Jason Shawn Alexander and Rousseau choose to adapt The Raven and Aesop’s fable of The Lion and the Mouse, respectively, and their familiarity works against their shoehorning into the world of Mouse Guard. Ha’s story, written by Lowell Francis, and the contribution of Sean Rubin and Alex Kain echoes the threats from other creatures as seen in Petersen’s own work, as does Mark Smylie’s tragic tale, which numbers among the highlights.
The oddest aspect of the framing sequence is that it requires a judgement of which tale is best, awarded to Karl Kerschl’s ‘Bowen’s Tale’, a wordless piece about an epic trip. It’s very good, but any thought that Petersen might be causing resentment among the other creators is dispelled by two further volumes of work by other creators following.

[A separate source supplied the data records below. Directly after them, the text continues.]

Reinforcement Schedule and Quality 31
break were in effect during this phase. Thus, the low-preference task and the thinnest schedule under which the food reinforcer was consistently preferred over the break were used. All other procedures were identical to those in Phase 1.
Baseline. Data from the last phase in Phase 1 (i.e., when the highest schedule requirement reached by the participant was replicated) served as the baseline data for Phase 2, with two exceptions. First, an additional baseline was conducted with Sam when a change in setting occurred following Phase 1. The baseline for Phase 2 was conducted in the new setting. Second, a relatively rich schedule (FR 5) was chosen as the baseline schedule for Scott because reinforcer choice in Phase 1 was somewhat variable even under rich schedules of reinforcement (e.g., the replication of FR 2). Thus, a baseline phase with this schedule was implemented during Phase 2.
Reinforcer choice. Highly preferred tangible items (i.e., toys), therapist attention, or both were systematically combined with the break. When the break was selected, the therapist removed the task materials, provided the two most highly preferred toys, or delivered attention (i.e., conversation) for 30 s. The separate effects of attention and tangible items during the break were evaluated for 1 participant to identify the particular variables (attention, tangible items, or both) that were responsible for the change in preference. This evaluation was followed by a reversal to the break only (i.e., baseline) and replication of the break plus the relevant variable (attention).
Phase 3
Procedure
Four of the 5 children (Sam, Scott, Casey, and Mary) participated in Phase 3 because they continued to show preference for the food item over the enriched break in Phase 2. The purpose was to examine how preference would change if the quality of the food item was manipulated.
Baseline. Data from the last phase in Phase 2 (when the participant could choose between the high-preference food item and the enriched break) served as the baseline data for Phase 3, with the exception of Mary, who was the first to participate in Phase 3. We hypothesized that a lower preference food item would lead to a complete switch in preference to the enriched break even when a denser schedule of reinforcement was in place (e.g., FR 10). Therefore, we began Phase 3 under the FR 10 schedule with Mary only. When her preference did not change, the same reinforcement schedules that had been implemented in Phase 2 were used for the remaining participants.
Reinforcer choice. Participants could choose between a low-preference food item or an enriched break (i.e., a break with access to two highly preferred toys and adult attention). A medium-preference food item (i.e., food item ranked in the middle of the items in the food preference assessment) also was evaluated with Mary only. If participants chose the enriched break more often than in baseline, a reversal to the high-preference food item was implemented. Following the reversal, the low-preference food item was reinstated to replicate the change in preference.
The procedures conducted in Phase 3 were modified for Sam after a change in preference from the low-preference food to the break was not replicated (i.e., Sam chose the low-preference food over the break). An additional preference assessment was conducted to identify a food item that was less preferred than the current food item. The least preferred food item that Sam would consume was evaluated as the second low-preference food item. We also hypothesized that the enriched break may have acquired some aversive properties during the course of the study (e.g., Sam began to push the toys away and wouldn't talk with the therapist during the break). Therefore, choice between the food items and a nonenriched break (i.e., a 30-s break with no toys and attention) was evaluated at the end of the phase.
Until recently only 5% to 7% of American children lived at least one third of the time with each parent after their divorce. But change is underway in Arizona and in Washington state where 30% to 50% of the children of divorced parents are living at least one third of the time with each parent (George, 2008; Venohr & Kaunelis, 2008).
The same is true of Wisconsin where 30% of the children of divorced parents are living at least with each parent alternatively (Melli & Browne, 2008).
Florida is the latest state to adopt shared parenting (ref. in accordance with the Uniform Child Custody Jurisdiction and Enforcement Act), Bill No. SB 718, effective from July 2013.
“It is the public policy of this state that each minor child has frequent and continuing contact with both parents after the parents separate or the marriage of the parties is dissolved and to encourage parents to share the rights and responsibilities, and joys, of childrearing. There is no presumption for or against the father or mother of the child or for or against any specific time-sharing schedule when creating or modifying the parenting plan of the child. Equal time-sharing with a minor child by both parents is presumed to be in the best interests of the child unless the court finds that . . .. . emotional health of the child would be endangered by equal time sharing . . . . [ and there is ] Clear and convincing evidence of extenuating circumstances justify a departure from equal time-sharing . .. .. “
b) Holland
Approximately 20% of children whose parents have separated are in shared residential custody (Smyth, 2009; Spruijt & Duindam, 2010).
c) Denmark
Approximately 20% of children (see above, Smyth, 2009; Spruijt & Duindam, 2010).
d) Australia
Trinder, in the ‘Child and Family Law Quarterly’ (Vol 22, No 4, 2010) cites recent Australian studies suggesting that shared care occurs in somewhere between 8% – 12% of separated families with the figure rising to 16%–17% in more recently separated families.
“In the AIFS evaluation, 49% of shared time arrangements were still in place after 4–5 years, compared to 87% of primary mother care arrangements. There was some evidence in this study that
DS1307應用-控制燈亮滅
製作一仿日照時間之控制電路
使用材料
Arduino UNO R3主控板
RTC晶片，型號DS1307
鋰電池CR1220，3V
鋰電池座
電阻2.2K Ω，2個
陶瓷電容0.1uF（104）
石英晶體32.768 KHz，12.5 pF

Some series carry an expectation of a fixed look, so those who prioritise Petersen’s style over his wider mythology may be disappointed with Legends of the Mouse Guard. Fans of the world Petersen has created should be very pleased, and there were enough of them to ensure this won an Eisner Award for Best Anthology.
In order that they register on the search engine, the other contributors not so far named, none of them poor, are Alex Kain, Ted Naifeh, Nate Pride, Sean Rubin, and Alex Sheikman.